Great masters are not meant to offer small plates. My eye fell next on School Days , one of Robert B. Parker’s excellent Spenser mysteries. Where John D. MacDonald’s Travis McGee, Spenser’s daddy in the genre, would occasionally throw an inch-thick T-bone on the grill of The Busted Flush , Spenser produces entire dishes, and we read about them bit by bit. (Nero Wolfe had a personal chef, and ate a lot, but it was mostly in the “the great detective dined on quenelles de brochet ” line.) In School Days , Spenser, with his beloved Susan away at a psych seminar, and only the dog for company, makes a dish of cranberry beans, diced steak, and fresh corn, dressed with olive oil and cider vinegar.

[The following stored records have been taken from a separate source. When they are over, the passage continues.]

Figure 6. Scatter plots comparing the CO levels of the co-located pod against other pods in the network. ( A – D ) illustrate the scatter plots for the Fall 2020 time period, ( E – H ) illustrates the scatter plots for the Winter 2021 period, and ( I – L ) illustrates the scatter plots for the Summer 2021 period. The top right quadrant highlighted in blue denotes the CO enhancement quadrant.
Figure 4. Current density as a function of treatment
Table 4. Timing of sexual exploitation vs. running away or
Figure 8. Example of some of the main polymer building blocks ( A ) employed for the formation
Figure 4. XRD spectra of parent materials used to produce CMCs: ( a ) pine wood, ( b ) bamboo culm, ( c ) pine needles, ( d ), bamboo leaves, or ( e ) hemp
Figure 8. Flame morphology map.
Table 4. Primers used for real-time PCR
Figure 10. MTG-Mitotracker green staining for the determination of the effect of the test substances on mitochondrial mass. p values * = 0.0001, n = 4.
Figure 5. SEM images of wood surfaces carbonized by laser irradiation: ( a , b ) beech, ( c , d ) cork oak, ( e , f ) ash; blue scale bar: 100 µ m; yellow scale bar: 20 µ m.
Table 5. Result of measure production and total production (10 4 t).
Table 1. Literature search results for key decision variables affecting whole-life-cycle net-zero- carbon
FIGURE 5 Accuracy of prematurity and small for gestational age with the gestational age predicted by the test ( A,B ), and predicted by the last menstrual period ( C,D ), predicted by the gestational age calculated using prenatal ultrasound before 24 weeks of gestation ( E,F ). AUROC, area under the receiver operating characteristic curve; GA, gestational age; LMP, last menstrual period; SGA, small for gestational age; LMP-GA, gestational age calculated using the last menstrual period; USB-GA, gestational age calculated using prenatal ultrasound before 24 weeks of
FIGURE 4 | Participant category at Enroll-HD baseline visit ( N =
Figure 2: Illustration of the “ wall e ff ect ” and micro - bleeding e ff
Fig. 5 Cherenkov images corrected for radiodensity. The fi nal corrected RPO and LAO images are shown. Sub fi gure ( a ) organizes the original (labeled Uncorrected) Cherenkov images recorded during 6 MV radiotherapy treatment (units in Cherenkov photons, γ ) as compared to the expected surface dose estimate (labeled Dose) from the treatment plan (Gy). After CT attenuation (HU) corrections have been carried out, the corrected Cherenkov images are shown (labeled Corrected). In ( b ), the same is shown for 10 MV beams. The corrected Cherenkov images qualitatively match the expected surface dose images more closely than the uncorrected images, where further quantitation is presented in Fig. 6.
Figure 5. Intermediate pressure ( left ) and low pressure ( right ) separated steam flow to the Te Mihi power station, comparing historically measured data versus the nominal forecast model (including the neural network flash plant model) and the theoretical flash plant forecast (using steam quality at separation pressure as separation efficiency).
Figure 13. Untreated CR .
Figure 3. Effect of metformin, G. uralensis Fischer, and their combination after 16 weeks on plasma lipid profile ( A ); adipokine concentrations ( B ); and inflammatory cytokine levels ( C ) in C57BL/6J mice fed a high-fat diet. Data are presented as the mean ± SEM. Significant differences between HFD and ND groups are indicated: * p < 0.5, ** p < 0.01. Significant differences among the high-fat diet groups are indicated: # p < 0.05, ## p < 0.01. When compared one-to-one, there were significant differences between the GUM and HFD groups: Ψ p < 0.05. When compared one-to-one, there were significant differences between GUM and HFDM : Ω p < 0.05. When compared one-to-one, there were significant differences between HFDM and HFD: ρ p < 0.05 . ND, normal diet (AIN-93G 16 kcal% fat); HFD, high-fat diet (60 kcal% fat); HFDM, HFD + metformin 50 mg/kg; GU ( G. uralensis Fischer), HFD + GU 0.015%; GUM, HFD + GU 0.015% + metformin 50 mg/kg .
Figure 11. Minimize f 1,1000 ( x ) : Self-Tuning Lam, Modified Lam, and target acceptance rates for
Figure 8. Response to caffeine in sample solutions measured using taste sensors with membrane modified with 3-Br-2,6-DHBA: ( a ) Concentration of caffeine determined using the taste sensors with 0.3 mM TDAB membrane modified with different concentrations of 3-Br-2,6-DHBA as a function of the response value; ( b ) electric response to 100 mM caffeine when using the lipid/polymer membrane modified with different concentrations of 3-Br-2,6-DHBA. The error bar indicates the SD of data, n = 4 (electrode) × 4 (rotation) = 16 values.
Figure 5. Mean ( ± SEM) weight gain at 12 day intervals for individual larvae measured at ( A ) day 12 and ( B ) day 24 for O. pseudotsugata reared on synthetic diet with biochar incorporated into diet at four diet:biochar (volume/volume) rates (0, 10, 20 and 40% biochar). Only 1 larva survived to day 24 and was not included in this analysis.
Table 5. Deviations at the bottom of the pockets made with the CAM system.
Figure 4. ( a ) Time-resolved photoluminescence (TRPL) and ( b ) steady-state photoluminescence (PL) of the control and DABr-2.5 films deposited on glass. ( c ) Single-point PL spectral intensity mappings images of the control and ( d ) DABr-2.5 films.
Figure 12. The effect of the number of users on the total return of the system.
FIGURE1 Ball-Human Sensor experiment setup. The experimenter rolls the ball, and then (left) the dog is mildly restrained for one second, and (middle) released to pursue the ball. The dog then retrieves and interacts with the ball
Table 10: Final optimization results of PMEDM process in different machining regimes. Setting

The beans alone establish Spenser’s credibility as a cook. “I shelled the beans from their long, red-and-cream pods and dropped them in boiling water and turned down the heat and let them simmer,” he tells us. A devotion to shell beans, I have noticed, divides even amateur cooks from noncooks more absolutely than any other food, and they are, into the bargain, a perfect model of writing. Like sentences, shell beans are a great deal more trouble to produce than anyone who isn’t producing them knows. You have to shell the beans, slipping open the pods with your thumbnail and then tugging the beautiful little prismatic buttons from their moorings—a process that, like writing, always takes much longer than you think it will. And then even the best shell beans, cleaned and simmered, are like sentences in that nobody actually appreciates them as much as they deserve to be appreciated. Shell beans are several steps more delicious, lighter and finer, than dried beans, let alone canned beans; but the sad truth is that nobody really cares beans about beans, and not many eaters can tell the fresh kind from the dried, or even the canned.
I carried on with the recipe: Spenser takes a small steak from the refrigerator and dices it, sautés it, and then mixes it with the beans and some corn. I did this, and, honestly, I don’t think it’s a good idea. Maybe I didn’t do it right—there is a certain lack of specificity about what kind of steak he’s using and just how long he keeps it in the pan—but I found that my steak dried out when it was diced and cooked, and, anyway, didn’t have enough salty punch to play off against the floury blandness of the beans. Sausage, not steak, is what’s called for here. As for the corn, well, even off-season corn is pretty tasty mixed with oil and vinegar, and makes a good combo with the shell beans. It’s a nice dish, worth interrupting the murders for.